What the task asks: Reproduce the listing below verbatim, from its first line through the line containing "Dot at: (211, 271)", including that line.

Records for this exercise:
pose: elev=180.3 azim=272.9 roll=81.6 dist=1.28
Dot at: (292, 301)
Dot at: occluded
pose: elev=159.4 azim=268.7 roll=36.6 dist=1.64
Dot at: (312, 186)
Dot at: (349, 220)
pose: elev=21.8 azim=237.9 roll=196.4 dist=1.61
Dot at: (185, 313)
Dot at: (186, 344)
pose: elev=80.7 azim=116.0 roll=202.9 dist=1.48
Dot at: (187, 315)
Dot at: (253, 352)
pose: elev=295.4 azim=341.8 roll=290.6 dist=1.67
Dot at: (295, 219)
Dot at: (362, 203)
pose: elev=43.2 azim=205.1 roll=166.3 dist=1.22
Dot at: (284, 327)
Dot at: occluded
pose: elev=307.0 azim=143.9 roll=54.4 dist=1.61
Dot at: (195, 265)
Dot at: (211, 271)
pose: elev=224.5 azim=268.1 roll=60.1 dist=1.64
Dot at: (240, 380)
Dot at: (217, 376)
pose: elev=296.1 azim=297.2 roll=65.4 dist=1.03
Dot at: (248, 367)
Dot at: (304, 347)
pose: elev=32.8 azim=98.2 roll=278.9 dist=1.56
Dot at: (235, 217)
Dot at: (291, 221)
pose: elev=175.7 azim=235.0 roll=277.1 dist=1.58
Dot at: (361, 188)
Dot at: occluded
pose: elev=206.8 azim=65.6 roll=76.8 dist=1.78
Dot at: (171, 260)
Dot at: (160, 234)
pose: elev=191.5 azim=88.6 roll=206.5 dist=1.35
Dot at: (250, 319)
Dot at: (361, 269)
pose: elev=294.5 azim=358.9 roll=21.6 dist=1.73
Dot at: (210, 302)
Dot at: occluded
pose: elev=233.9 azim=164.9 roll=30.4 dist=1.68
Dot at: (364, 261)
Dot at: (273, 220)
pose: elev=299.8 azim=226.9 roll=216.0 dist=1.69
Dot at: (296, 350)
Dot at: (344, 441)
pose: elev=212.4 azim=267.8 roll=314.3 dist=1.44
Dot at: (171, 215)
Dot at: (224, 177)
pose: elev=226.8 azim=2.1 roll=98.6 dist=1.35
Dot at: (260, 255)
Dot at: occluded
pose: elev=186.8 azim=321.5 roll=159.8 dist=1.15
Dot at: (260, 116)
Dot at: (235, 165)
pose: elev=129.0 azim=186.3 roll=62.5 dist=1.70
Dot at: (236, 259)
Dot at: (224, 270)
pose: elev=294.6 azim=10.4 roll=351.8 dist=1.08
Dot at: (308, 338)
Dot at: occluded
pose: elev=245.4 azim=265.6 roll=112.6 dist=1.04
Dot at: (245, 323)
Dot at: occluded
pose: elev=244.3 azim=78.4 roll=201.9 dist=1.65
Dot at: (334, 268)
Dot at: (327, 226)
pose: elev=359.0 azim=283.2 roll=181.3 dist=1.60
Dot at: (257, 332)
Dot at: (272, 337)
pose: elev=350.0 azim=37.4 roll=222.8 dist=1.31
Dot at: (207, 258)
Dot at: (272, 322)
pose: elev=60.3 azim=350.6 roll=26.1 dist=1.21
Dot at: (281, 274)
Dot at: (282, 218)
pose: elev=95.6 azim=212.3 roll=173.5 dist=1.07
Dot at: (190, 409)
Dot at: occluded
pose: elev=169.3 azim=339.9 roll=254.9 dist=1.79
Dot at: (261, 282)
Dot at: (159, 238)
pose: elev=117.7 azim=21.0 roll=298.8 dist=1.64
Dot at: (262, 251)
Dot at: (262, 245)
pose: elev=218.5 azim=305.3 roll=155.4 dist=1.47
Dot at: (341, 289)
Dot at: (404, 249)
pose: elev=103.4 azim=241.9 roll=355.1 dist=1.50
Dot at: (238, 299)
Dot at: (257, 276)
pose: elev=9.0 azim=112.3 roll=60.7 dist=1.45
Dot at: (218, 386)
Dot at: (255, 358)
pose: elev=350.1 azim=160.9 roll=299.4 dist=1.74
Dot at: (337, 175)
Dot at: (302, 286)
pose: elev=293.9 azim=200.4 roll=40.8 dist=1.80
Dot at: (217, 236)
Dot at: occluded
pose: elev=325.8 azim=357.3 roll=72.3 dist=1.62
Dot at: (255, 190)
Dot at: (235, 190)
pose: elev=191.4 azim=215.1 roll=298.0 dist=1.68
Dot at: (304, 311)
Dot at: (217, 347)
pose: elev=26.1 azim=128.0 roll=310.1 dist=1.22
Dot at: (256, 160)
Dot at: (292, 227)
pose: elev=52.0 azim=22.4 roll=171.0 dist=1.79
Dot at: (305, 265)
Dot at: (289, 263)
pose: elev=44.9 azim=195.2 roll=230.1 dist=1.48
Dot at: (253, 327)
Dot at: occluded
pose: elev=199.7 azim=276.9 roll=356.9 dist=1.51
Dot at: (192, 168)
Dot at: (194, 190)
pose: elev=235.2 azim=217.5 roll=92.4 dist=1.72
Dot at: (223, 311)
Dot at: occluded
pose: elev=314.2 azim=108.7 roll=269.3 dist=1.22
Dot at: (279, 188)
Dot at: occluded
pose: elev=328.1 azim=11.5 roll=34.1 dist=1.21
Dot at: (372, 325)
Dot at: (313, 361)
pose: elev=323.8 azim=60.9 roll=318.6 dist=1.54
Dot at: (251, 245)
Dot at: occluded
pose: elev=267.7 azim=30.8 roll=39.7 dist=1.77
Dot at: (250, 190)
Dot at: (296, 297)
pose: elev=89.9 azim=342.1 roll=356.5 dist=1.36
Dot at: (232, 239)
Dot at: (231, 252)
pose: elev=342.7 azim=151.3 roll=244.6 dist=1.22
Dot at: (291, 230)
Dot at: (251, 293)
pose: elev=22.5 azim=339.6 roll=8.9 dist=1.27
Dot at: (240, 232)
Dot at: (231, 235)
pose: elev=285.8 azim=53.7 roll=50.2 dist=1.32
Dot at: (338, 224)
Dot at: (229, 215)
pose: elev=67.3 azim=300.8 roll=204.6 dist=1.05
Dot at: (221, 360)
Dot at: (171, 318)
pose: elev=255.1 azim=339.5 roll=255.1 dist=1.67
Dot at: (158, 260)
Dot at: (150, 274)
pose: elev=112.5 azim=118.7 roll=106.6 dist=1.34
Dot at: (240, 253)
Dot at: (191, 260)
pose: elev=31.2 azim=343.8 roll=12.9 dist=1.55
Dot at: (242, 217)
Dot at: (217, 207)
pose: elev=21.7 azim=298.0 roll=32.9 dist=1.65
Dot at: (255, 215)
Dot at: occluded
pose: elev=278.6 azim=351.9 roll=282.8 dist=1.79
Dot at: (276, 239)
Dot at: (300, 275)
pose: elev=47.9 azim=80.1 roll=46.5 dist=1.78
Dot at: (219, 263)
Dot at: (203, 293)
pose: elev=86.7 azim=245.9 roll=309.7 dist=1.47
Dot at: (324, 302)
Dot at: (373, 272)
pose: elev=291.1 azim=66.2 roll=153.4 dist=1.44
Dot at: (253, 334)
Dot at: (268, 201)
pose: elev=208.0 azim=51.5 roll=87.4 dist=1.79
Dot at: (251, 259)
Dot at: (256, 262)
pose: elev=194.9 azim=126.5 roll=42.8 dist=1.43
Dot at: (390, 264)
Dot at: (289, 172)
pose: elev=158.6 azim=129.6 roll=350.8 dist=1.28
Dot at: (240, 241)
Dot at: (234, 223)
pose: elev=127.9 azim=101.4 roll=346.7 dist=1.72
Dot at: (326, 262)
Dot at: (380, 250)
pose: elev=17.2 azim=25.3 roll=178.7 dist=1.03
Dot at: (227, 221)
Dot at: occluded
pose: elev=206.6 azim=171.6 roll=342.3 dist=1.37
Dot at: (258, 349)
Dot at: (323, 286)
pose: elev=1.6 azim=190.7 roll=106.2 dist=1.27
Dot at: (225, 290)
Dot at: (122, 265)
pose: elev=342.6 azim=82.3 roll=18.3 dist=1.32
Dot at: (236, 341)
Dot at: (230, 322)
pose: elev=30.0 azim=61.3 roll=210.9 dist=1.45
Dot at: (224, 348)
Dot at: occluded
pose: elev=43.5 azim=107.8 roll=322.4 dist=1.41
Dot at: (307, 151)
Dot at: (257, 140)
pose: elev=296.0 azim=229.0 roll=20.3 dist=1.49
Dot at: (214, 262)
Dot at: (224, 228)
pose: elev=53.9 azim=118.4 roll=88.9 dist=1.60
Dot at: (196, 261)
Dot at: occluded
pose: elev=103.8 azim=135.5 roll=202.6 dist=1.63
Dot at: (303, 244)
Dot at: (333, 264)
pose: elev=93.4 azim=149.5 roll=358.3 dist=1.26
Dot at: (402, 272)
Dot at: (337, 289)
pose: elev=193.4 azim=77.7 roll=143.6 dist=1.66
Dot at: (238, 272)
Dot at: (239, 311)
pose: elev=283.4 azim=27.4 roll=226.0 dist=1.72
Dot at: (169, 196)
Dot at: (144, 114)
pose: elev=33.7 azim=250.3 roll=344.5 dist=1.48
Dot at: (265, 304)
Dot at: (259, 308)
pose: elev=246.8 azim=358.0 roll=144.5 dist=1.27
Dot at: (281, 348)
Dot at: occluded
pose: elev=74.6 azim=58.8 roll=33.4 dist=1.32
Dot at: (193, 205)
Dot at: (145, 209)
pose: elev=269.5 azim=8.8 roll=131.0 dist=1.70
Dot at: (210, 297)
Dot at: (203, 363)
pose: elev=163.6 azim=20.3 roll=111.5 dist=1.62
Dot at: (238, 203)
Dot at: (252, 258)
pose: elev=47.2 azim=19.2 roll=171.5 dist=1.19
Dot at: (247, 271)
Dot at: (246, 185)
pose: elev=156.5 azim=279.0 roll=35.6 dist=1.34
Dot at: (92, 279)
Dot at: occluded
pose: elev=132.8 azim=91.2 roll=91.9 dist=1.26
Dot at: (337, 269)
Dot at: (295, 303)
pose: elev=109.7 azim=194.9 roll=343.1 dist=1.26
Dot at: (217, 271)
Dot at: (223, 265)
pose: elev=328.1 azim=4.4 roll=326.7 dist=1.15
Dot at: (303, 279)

Exercise result:
pose: elev=180.3 azim=272.9 roll=81.6 dist=1.28
Dot at: (292, 301)
Dot at: occluded
pose: elev=159.4 azim=268.7 roll=36.6 dist=1.64
Dot at: (312, 186)
Dot at: (349, 220)
pose: elev=21.8 azim=237.9 roll=196.4 dist=1.61
Dot at: (185, 313)
Dot at: (186, 344)
pose: elev=80.7 azim=116.0 roll=202.9 dist=1.48
Dot at: (187, 315)
Dot at: (253, 352)
pose: elev=295.4 azim=341.8 roll=290.6 dist=1.67
Dot at: (295, 219)
Dot at: (362, 203)
pose: elev=43.2 azim=205.1 roll=166.3 dist=1.22
Dot at: (284, 327)
Dot at: occluded
pose: elev=307.0 azim=143.9 roll=54.4 dist=1.61
Dot at: (195, 265)
Dot at: (211, 271)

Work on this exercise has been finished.